● DIRECTIVE A
Reproduce word for word the portion of the patch message below, starting with "Andrew Cooper Dec." and going on through "thousands of times.".

● PASSAGE PROVIDED
+++++

Andrew Cooper Dec. 21, 2020, 6:14 p.m. UTC
There is no common equivelent of domain_reliquish_resources(), which has
caused various pieces of common cleanup to live in inappropriate
places.

Perhaps most obviously, evtchn_destroy() is called for every continuation of
domain_reliquish_resources(), which can easily be thousands of times.

Create domain_teardown() to be a new top level facility, and call it from the
appropriate positions in domain_kill() and domain_create()'s error path.

No change in behaviour yet.

Signed-off-by: Andrew Cooper <andrew.cooper3@citrix.com>
---
CC: Jan Beulich <JBeulich@suse.com>
CC: Roger Pau Monné <roger.pau@citrix.com>
CC: Wei Liu <wl@xen.org>
CC: Stefano Stabellini <sstabellini@kernel.org>
CC: Julien Grall <julien@xen.org>
CC: Volodymyr Babchuk <Volodymyr_Babchuk@epam.com>
---
 xen/common/domain.c     | 59 +++++++++++++++++++++++++++++++++++++++++++++++++
 xen/include/xen/sched.h |  8 +++++++
 2 files changed, 67 insertions(+)

+++++

● RECORDS
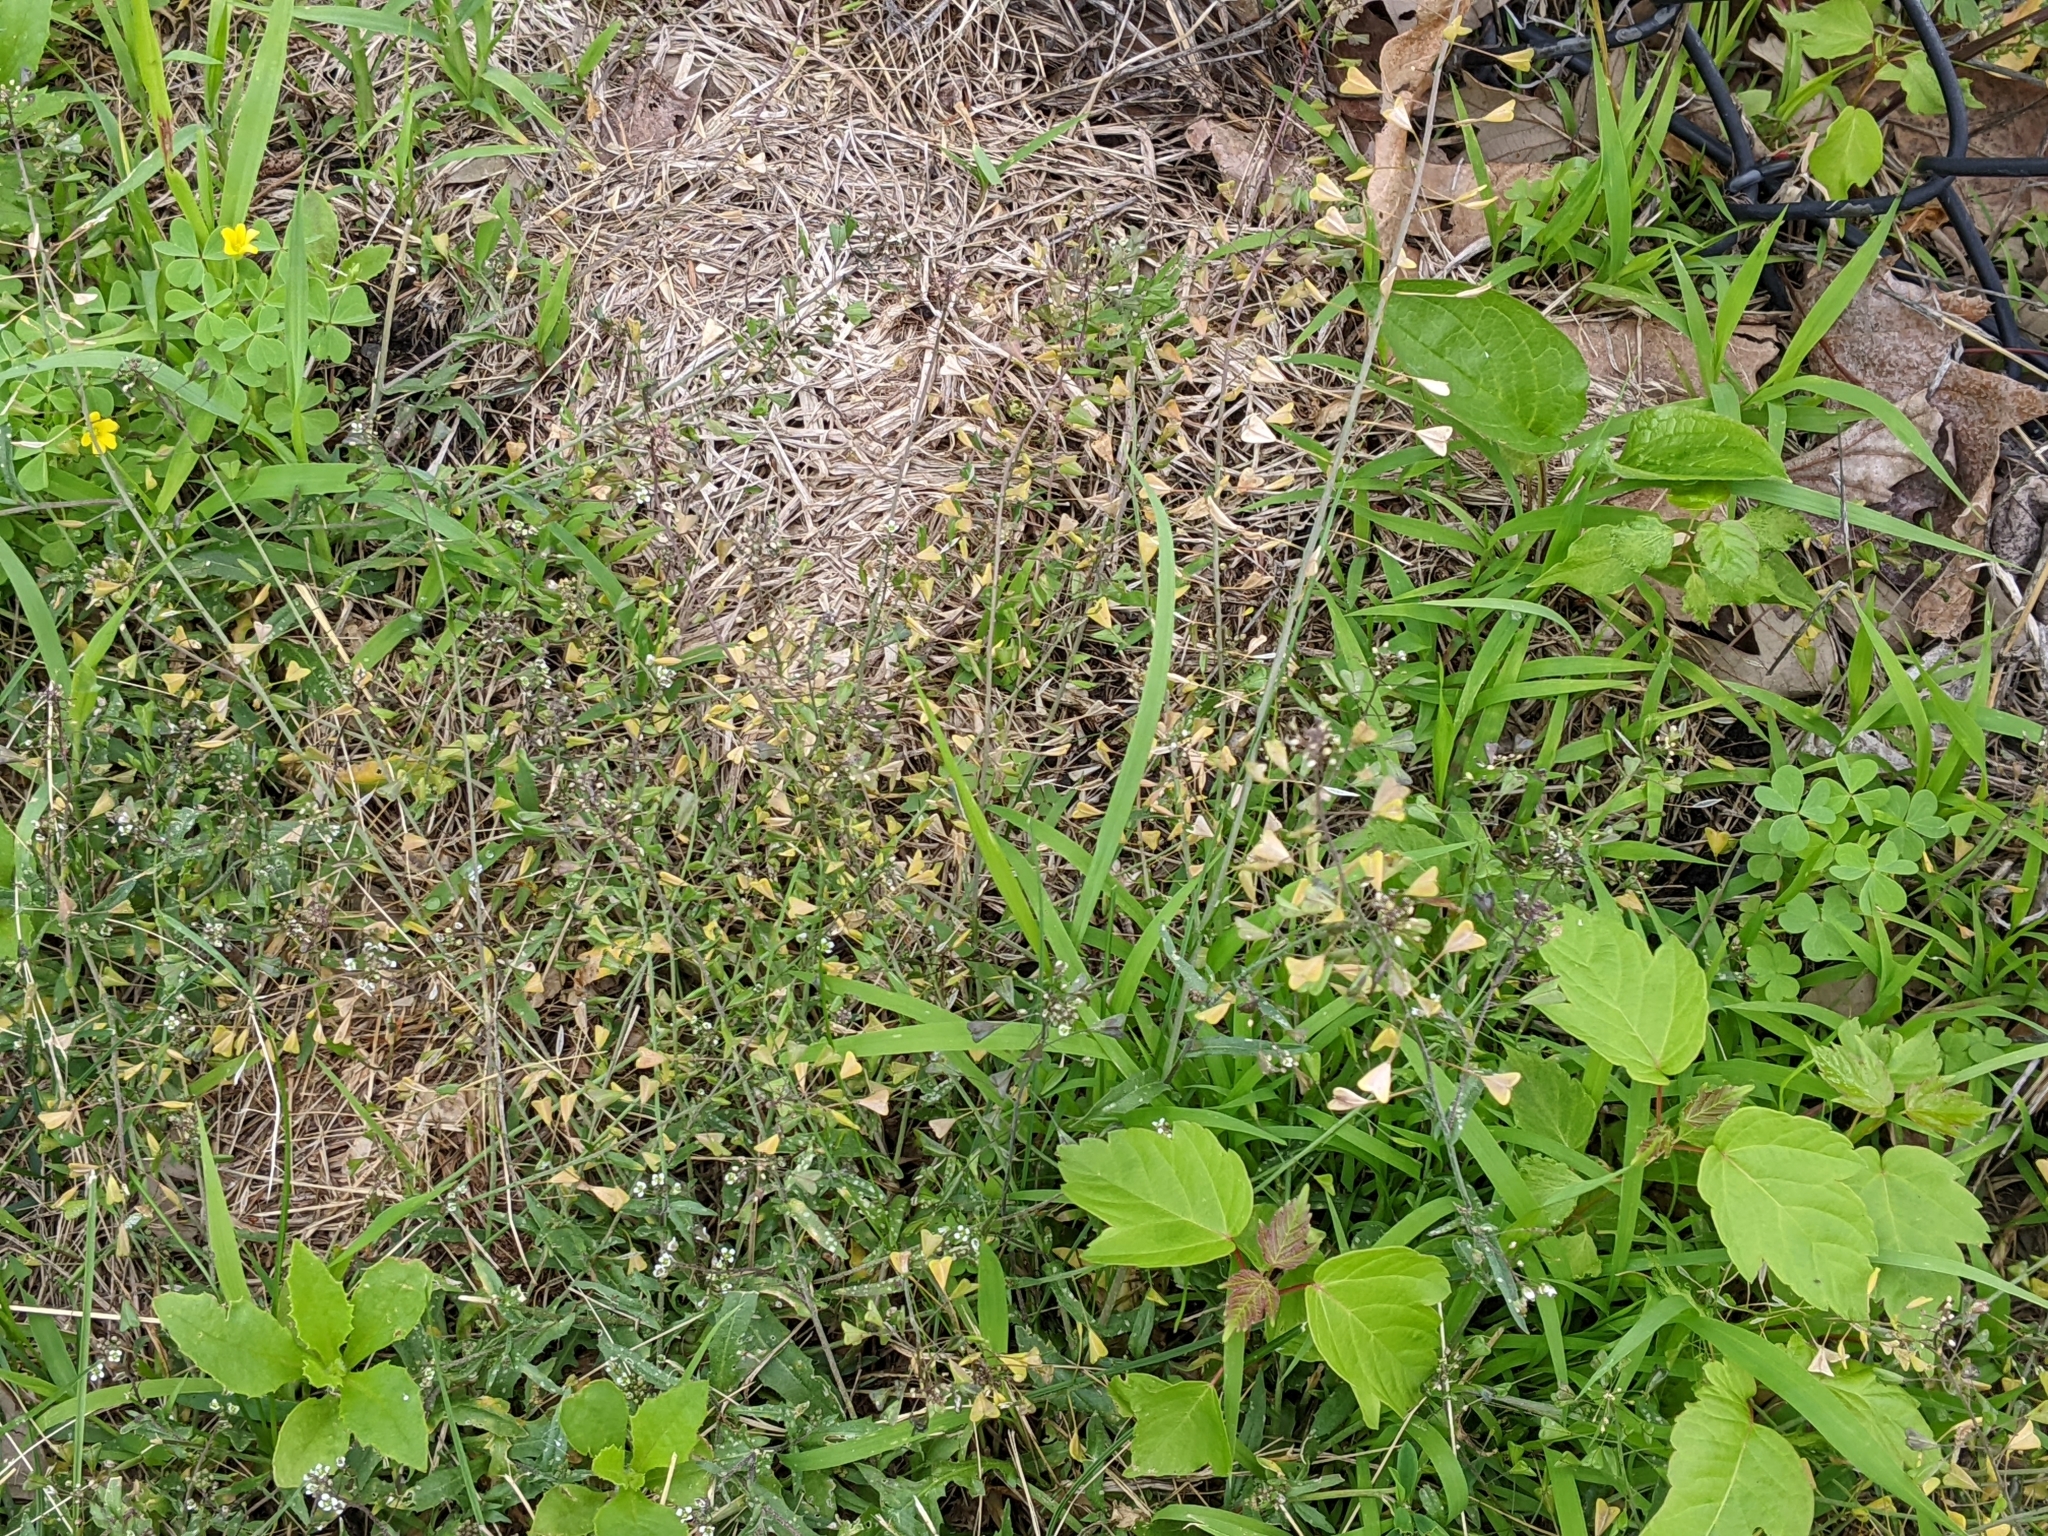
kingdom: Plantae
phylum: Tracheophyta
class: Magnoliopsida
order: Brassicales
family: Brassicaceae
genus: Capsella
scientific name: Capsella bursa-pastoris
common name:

+++++

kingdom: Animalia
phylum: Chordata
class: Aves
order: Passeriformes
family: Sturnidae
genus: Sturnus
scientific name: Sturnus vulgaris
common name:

+++++

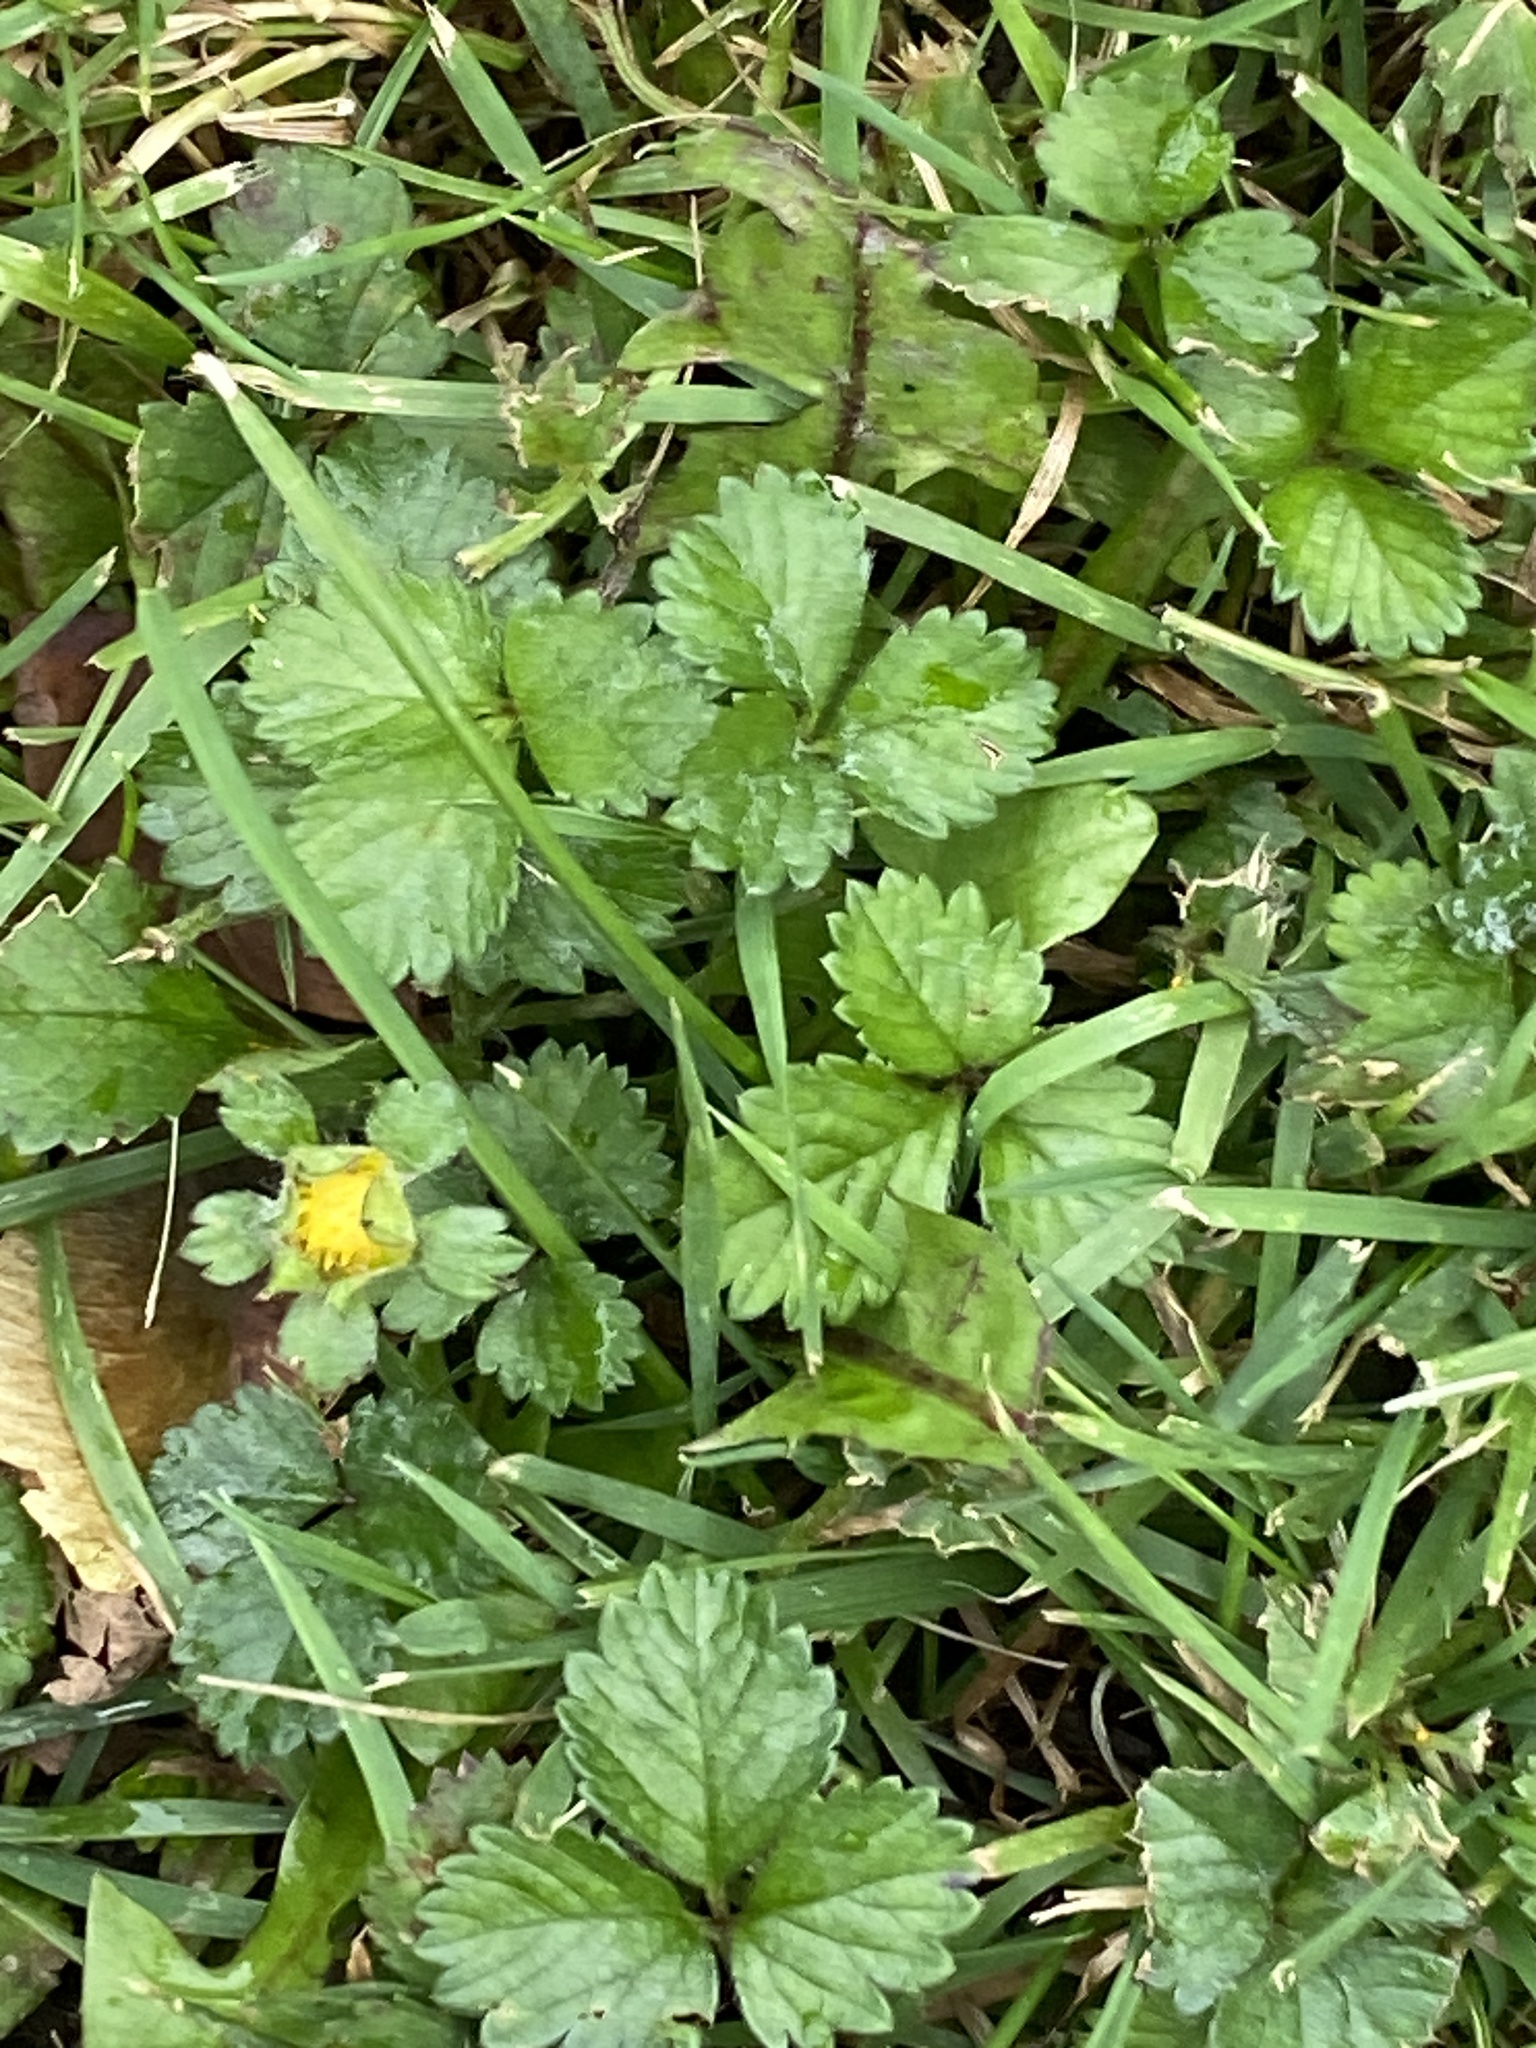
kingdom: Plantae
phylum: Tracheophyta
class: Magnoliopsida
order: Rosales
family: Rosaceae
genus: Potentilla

+++++

● DIRECTIVE B
Format the lines of the rows above as a Markdown table, starting with the line with "phylum: Chordata" and going on through the line with "scientific name: Sturnus vulgaris". Use the columns "Number" and "Entry", give each line a sequential number, and omit blank lines.

● WORKED SOLUTION A
Andrew Cooper Dec. 21, 2020, 6:14 p.m. UTC
There is no common equivelent of domain_reliquish_resources(), which has
caused various pieces of common cleanup to live in inappropriate
places.

Perhaps most obviously, evtchn_destroy() is called for every continuation of
domain_reliquish_resources(), which can easily be thousands of times.

● WORKED SOLUTION B
| Number | Entry |
|---|---|
| 1 | phylum: Chordata |
| 2 | class: Aves |
| 3 | order: Passeriformes |
| 4 | family: Sturnidae |
| 5 | genus: Sturnus |
| 6 | scientific name: Sturnus vulgaris |